- _What to do_
Produce an exact copy of the first line of the data below and each line after it, please, up to and including the one with "Rendered at 1932 by 1932 pixels.".

□ □ □ □ □ □ □

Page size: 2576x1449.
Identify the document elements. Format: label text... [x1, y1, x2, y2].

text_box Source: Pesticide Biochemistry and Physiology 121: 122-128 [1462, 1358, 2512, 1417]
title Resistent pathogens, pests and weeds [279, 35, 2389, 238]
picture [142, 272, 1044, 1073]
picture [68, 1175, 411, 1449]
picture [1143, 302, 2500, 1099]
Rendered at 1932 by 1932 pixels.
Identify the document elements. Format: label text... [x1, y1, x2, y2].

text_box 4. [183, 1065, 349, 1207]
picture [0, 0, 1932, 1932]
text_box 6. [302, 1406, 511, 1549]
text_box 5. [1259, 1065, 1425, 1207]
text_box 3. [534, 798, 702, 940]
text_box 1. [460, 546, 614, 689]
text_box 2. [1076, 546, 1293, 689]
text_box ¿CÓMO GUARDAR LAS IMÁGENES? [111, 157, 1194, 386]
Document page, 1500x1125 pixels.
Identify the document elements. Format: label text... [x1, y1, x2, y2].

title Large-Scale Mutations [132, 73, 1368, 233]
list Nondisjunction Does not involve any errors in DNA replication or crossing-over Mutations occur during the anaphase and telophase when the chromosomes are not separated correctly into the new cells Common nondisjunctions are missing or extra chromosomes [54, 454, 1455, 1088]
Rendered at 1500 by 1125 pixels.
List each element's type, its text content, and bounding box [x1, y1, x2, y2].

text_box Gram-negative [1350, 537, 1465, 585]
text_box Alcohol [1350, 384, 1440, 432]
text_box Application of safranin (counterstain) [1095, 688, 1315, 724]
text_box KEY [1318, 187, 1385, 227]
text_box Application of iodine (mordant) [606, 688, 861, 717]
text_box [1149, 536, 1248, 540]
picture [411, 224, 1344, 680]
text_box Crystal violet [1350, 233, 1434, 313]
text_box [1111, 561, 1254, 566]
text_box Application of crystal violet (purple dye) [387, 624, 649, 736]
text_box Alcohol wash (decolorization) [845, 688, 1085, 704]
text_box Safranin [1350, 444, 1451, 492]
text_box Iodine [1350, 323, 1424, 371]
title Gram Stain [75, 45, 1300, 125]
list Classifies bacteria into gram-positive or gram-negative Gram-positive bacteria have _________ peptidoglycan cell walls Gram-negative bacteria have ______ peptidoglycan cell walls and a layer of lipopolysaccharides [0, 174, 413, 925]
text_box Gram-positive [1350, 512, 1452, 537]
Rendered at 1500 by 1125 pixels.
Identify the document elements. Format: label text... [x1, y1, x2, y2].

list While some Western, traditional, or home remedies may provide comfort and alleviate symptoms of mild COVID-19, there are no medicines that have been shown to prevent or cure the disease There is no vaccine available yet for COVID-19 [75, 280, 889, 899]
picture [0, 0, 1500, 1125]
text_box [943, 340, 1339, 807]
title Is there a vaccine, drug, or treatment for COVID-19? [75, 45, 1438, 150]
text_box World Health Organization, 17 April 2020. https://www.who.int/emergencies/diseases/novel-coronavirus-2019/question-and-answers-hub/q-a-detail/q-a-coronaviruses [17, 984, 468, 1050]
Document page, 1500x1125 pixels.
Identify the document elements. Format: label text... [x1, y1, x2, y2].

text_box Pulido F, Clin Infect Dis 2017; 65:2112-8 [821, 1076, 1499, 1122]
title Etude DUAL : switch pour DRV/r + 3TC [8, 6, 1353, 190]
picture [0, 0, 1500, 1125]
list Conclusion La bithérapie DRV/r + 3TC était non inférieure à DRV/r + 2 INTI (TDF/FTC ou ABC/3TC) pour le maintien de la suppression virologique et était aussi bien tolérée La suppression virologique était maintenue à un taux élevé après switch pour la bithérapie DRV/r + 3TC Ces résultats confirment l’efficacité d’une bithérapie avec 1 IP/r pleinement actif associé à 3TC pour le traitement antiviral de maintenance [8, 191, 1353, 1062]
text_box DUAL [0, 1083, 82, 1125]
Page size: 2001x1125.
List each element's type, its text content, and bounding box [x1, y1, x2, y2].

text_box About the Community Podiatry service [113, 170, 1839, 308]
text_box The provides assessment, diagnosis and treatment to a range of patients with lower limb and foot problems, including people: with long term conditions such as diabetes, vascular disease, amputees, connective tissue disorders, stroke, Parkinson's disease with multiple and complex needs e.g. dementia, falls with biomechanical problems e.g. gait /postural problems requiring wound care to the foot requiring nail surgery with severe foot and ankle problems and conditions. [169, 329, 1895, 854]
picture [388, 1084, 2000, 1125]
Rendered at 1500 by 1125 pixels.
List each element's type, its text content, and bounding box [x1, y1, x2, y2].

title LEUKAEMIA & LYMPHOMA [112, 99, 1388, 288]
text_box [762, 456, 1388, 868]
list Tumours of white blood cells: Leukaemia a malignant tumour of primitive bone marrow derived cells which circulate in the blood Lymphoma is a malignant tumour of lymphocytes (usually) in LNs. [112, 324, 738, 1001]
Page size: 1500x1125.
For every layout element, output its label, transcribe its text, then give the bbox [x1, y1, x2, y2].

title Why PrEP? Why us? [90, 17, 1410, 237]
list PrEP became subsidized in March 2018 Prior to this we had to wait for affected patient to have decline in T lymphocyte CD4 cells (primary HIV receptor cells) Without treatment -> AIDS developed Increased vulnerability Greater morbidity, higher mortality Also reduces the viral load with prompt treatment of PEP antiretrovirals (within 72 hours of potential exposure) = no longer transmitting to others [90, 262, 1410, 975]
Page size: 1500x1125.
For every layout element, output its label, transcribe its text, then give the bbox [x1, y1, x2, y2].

□ □ □ □ □ □ □

- _Exercise solution_
Page size: 2576x1449.
Identify the document elements. Format: label text... [x1, y1, x2, y2].

text_box Source: Pesticide Biochemistry and Physiology 121: 122-128 [1462, 1358, 2512, 1417]
title Resistent pathogens, pests and weeds [279, 35, 2389, 238]
picture [142, 272, 1044, 1073]
picture [68, 1175, 411, 1449]
picture [1143, 302, 2500, 1099]
Rendered at 1932 by 1932 pixels.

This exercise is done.